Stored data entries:
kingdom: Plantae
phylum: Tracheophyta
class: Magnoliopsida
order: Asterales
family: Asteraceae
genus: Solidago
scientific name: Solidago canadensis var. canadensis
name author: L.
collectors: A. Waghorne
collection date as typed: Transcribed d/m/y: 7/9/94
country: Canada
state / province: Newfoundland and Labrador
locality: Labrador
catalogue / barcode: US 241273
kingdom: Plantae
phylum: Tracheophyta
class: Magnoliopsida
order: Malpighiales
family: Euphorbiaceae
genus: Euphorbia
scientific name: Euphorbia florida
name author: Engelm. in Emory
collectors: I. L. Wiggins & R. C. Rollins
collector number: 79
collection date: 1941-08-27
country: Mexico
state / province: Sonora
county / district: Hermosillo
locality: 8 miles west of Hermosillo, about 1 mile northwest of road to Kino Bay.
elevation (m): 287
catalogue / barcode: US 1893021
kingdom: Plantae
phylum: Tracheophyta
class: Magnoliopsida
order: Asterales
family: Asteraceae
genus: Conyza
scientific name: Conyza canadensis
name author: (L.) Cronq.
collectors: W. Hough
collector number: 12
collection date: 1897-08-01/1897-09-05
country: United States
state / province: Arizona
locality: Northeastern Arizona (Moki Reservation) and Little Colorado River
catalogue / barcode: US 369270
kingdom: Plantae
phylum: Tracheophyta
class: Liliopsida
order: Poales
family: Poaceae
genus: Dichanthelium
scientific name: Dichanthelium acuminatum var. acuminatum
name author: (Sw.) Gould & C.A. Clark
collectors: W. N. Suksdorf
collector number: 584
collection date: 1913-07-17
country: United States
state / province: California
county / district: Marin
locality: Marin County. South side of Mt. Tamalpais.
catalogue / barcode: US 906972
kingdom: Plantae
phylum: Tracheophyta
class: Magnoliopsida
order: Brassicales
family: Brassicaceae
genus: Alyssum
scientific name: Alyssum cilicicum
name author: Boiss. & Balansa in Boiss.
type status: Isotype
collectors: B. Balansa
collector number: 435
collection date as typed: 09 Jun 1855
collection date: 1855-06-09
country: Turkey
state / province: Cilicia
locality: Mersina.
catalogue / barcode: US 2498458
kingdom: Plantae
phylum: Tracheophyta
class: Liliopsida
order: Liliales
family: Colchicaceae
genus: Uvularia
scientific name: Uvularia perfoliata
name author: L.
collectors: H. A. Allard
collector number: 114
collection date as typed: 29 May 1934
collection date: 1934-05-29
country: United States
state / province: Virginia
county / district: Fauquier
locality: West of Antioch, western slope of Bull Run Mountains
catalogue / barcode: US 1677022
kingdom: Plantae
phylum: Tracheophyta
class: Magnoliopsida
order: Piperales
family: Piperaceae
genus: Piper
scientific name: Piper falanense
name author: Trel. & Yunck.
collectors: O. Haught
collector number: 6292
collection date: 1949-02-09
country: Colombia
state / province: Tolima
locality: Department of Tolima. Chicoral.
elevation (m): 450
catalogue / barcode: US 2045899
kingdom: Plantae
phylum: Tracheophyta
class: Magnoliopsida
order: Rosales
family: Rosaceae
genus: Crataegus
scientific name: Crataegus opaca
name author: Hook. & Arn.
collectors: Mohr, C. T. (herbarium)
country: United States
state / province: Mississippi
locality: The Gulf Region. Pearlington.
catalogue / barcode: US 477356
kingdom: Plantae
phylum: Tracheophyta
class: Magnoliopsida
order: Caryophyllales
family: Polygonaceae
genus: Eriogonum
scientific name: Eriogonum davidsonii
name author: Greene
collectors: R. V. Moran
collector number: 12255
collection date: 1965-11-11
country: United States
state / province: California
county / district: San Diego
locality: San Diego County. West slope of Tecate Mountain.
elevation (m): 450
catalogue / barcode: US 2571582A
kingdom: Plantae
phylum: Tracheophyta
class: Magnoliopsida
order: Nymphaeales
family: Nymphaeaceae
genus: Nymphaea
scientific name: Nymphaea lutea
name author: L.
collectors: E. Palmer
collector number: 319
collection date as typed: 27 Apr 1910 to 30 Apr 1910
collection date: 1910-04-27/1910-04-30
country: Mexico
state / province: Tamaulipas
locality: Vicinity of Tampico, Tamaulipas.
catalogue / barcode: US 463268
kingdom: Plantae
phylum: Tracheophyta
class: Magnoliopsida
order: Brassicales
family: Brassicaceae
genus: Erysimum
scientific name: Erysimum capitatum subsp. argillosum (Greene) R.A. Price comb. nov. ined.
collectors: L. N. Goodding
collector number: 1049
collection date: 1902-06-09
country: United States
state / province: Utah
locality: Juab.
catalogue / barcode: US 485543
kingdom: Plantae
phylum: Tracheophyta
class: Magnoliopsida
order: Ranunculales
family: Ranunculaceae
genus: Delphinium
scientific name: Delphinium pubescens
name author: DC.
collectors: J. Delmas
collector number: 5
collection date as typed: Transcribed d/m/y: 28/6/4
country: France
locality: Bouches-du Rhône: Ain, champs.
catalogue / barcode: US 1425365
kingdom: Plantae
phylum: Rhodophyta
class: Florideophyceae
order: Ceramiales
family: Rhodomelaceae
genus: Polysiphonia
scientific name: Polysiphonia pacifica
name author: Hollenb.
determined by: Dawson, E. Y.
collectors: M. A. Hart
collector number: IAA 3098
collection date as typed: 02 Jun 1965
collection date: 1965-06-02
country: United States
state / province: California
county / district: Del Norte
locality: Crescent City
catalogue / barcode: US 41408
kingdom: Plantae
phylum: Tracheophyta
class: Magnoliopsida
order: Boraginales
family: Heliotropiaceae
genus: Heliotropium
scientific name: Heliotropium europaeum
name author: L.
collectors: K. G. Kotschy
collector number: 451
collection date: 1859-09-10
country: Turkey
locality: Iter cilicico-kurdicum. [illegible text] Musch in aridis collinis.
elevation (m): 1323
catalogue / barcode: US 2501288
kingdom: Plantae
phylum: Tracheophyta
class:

■ **Exercise description**:
Return every line of the data above word for word, with no changes.

■ **Worked solution**:
kingdom: Plantae
phylum: Tracheophyta
class: Magnoliopsida
order: Asterales
family: Asteraceae
genus: Solidago
scientific name: Solidago canadensis var. canadensis
name author: L.
collectors: A. Waghorne
collection date as typed: Transcribed d/m/y: 7/9/94
country: Canada
state / province: Newfoundland and Labrador
locality: Labrador
catalogue / barcode: US 241273
kingdom: Plantae
phylum: Tracheophyta
class: Magnoliopsida
order: Malpighiales
family: Euphorbiaceae
genus: Euphorbia
scientific name: Euphorbia florida
name author: Engelm. in Emory
collectors: I. L. Wiggins & R. C. Rollins
collector number: 79
collection date: 1941-08-27
country: Mexico
state / province: Sonora
county / district: Hermosillo
locality: 8 miles west of Hermosillo, about 1 mile northwest of road to Kino Bay.
elevation (m): 287
catalogue / barcode: US 1893021
kingdom: Plantae
phylum: Tracheophyta
class: Magnoliopsida
order: Asterales
family: Asteraceae
genus: Conyza
scientific name: Conyza canadensis
name author: (L.) Cronq.
collectors: W. Hough
collector number: 12
collection date: 1897-08-01/1897-09-05
country: United States
state / province: Arizona
locality: Northeastern Arizona (Moki Reservation) and Little Colorado River
catalogue / barcode: US 369270
kingdom: Plantae
phylum: Tracheophyta
class: Liliopsida
order: Poales
family: Poaceae
genus: Dichanthelium
scientific name: Dichanthelium acuminatum var. acuminatum
name author: (Sw.) Gould & C.A. Clark
collectors: W. N. Suksdorf
collector number: 584
collection date: 1913-07-17
country: United States
state / province: California
county / district: Marin
locality: Marin County. South side of Mt. Tamalpais.
catalogue / barcode: US 906972
kingdom: Plantae
phylum: Tracheophyta
class: Magnoliopsida
order: Brassicales
family: Brassicaceae
genus: Alyssum
scientific name: Alyssum cilicicum
name author: Boiss. & Balansa in Boiss.
type status: Isotype
collectors: B. Balansa
collector number: 435
collection date as typed: 09 Jun 1855
collection date: 1855-06-09
country: Turkey
state / province: Cilicia
locality: Mersina.
catalogue / barcode: US 2498458
kingdom: Plantae
phylum: Tracheophyta
class: Liliopsida
order: Liliales
family: Colchicaceae
genus: Uvularia
scientific name: Uvularia perfoliata
name author: L.
collectors: H. A. Allard
collector number: 114
collection date as typed: 29 May 1934
collection date: 1934-05-29
country: United States
state / province: Virginia
county / district: Fauquier
locality: West of Antioch, western slope of Bull Run Mountains
catalogue / barcode: US 1677022
kingdom: Plantae
phylum: Tracheophyta
class: Magnoliopsida
order: Piperales
family: Piperaceae
genus: Piper
scientific name: Piper falanense
name author: Trel. & Yunck.
collectors: O. Haught
collector number: 6292
collection date: 1949-02-09
country: Colombia
state / province: Tolima
locality: Department of Tolima. Chicoral.
elevation (m): 450
catalogue / barcode: US 2045899
kingdom: Plantae
phylum: Tracheophyta
class: Magnoliopsida
order: Rosales
family: Rosaceae
genus: Crataegus
scientific name: Crataegus opaca
name author: Hook. & Arn.
collectors: Mohr, C. T. (herbarium)
country: United States
state / province: Mississippi
locality: The Gulf Region. Pearlington.
catalogue / barcode: US 477356
kingdom: Plantae
phylum: Tracheophyta
class: Magnoliopsida
order: Caryophyllales
family: Polygonaceae
genus: Eriogonum
scientific name: Eriogonum davidsonii
name author: Greene
collectors: R. V. Moran
collector number: 12255
collection date: 1965-11-11
country: United States
state / province: California
county / district: San Diego
locality: San Diego County. West slope of Tecate Mountain.
elevation (m): 450
catalogue / barcode: US 2571582A
kingdom: Plantae
phylum: Tracheophyta
class: Magnoliopsida
order: Nymphaeales
family: Nymphaeaceae
genus: Nymphaea
scientific name: Nymphaea lutea
name author: L.
collectors: E. Palmer
collector number: 319
collection date as typed: 27 Apr 1910 to 30 Apr 1910
collection date: 1910-04-27/1910-04-30
country: Mexico
state / province: Tamaulipas
locality: Vicinity of Tampico, Tamaulipas.
catalogue / barcode: US 463268
kingdom: Plantae
phylum: Tracheophyta
class: Magnoliopsida
order: Brassicales
family: Brassicaceae
genus: Erysimum
scientific name: Erysimum capitatum subsp. argillosum (Greene) R.A. Price comb. nov. ined.
collectors: L. N. Goodding
collector number: 1049
collection date: 1902-06-09
country: United States
state / province: Utah
locality: Juab.
catalogue / barcode: US 485543
kingdom: Plantae
phylum: Tracheophyta
class: Magnoliopsida
order: Ranunculales
family: Ranunculaceae
genus: Delphinium
scientific name: Delphinium pubescens
name author: DC.
collectors: J. Delmas
collector number: 5
collection date as typed: Transcribed d/m/y: 28/6/4
country: France
locality: Bouches-du Rhône: Ain, champs.
catalogue / barcode: US 1425365
kingdom: Plantae
phylum: Rhodophyta
class: Florideophyceae
order: Ceramiales
family: Rhodomelaceae
genus: Polysiphonia
scientific name: Polysiphonia pacifica
name author: Hollenb.
determined by: Dawson, E. Y.
collectors: M. A. Hart
collector number: IAA 3098
collection date as typed: 02 Jun 1965
collection date: 1965-06-02
country: United States
state / province: California
county / district: Del Norte
locality: Crescent City
catalogue / barcode: US 41408
kingdom: Plantae
phylum: Tracheophyta
class: Magnoliopsida
order: Boraginales
family: Heliotropiaceae
genus: Heliotropium
scientific name: Heliotropium europaeum
name author: L.
collectors: K. G. Kotschy
collector number: 451
collection date: 1859-09-10
country: Turkey
locality: Iter cilicico-kurdicum. [illegible text] Musch in aridis collinis.
elevation (m): 1323
catalogue / barcode: US 2501288
kingdom: Plantae
phylum: Tracheophyta
class:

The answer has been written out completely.